Smith was among a core group of DJ pioneers, including DJ Kool Herc, Afrika Bambaataa, Grandmaster Flash and Grand Wizard Theodore, who shaped hip-hop’s parameters in the days before recorded rap in the 1970s. Known for peppering his sets with chants and catchphrases like “make money money, make money money money,” Smith helped define the school of dee-jaying that would come to be known as “party rocking.”
While the exact origin of the term has been disputed, Lovebug Starski has been widely credited with coining the term “hip-hop” by incorporating the phrase in his rhymes. Sylvia Robinson reportedly got the idea to record rap music and start her label Sugar Hill Records when she heard Starski at a party.

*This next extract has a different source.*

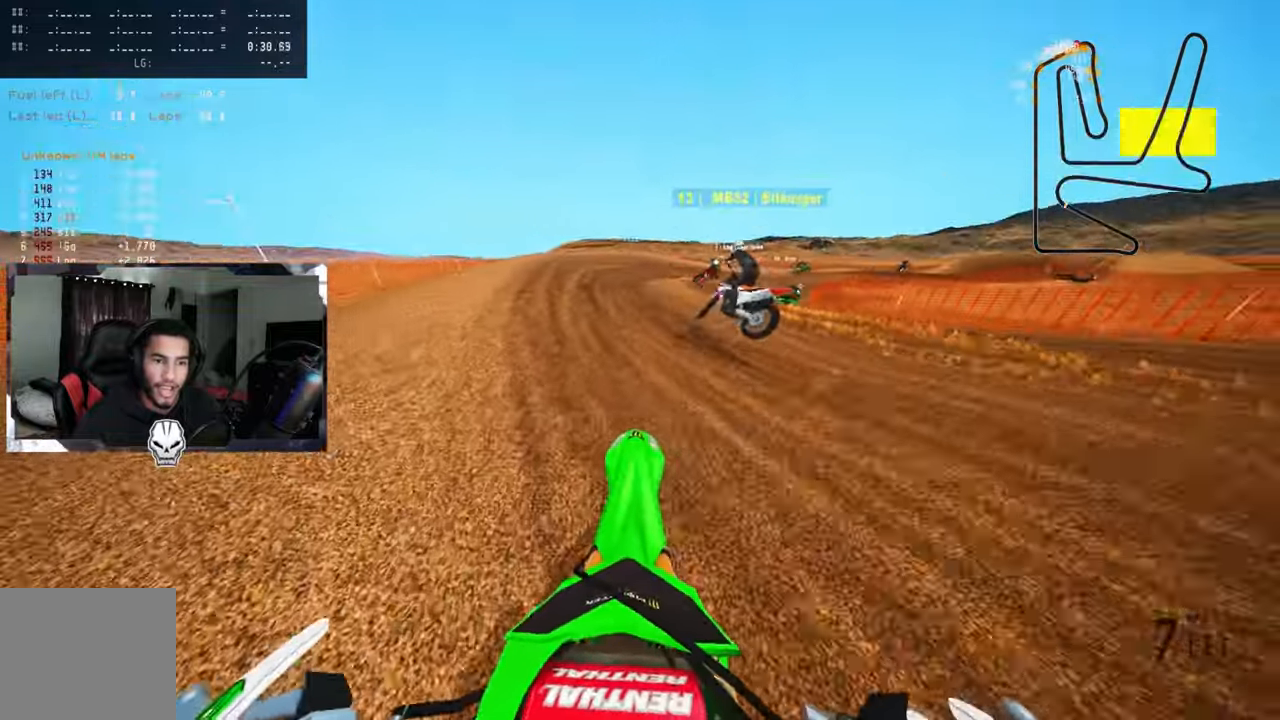
{"buttons": ["R2"], "left_stick": "up", "right_stick": "up-left", "events": [[166, "CROSS", "down"], [233, "right_stick", "up-left"], [250, "CROSS", "up"]]}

Public Enemy Chuck D paid tribute to Smith: “Lovebug Starski was A DJ, MC and innovator. A pioneer who excelled before and after the recording line of ’79, the year when rap records began,” he told Pitchfork. “He was the first double trouble threat in Hip Hop and rap music. He DJ’ed for the great MCs and MC’ed with the great DJs. Besides Grandmaster Flash & The Furious Five, Lovebug Starski was one of the few that took his legendary street records status into the recording world.”
“What set him apart was he was able to DJ and talk on the mic, and do both at the same time, and he was really really good at this,” Grandmaster Flash told Rolling Stone. “He played an extremely important role in the development of this. We all do it now, talk on the mic and DJ same time, but in the hip-hop world, Starski was probably the first to handle it.”
Around 1978, Smith joined Flash and other hip-hop pioneers at Disco Fever, the Bronx nightclub seen in the seminal hip-hop movie Krush Groove, where he remained a resident DJ through the mid-1980s. As an artist, he released his first single ‘Positive Life,’ credited to Love Bug Starski and the Harlem World Crew, for Harlem’s Tay-Ster Records in 1981.
Additional singles ‘You’ve Gotta Believe’ (backed on its B-side with the better known ‘Live At The Disco Fever’) and ‘Do the Right Thing’ followed through Fever Records, a label operated by Disco Fever owner Sal Abbatiello, in 1983 and 1984, respectively. In 1985, Smith contributed several tracks to the soundtrack for Cannon Films’ Rappin’ starring Mario Van Peebles. His lone album, House Rocker – including the single ‘Amityville (The House On The Hill)’ – would be his final commercial release, in 1986.